▶ _Estratto da leggere_:

——

Mons. Antonio Livi |
di Fabrizio Cannone (“La Verità”, 16-09-2017)
Antonio Livi, nato a Prato nel 1938 è sicuramente uno dei decani della teologia cattolica contemporanea. Le sue numerose pubblicazioni vertono essenzialmente sulla verità logica, tema che è al centro del dibattito contemporaneo (neopositivismo logico, ermeneutica, razionalismo critico). L’appassionato impegno filosofico di Livi spiega perché questo pensatore ormai ottuagenario non sia mai stato un accademico intento a guardare con distacco alle vicende della società di oggi. Oltre all’insegnamento di storia della filosofia moderna e contemporanea presso l’Università statale di Perugia e di filosofia della conoscenza presso l’Università Lateranense di Roma (che è chiamata «l’università del Papa»), Livi ha fondato la casa editrice Leonardo da Vinci, dirige battagliere riviste come Sensus communis e di critica teologica come Fides Catholica e anima cenacoli culturali capaci di intervenire nel dibattito sui valori civili e religiosi da salvaguardare in politica.

——

▶ _Dati forniti_:
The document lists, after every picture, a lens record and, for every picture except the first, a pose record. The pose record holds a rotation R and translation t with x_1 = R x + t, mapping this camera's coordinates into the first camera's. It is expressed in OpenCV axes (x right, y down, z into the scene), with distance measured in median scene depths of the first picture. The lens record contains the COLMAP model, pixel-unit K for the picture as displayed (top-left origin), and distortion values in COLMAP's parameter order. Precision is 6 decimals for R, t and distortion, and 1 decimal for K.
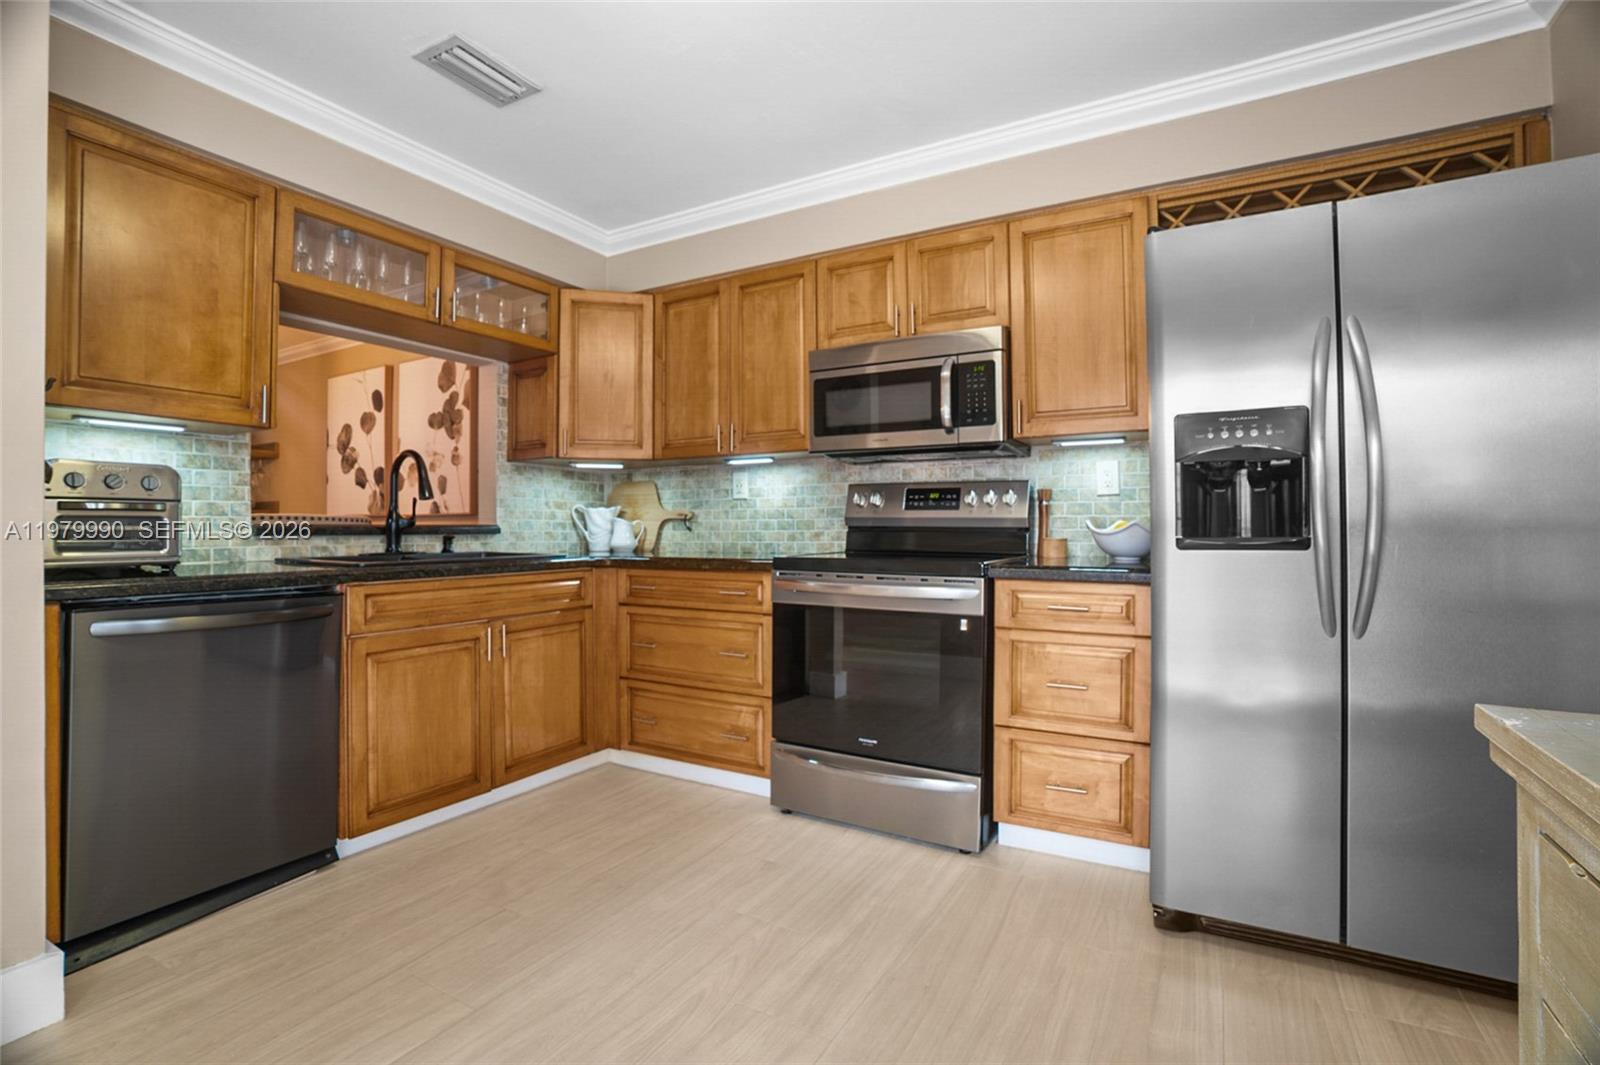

——

▶ _Lavoro richiesto_: Secondo il profilo di Antonio Livi, quale casa editrice ha fondato?

▶ _Risposta_: La casa editrice Leonardo da Vinci.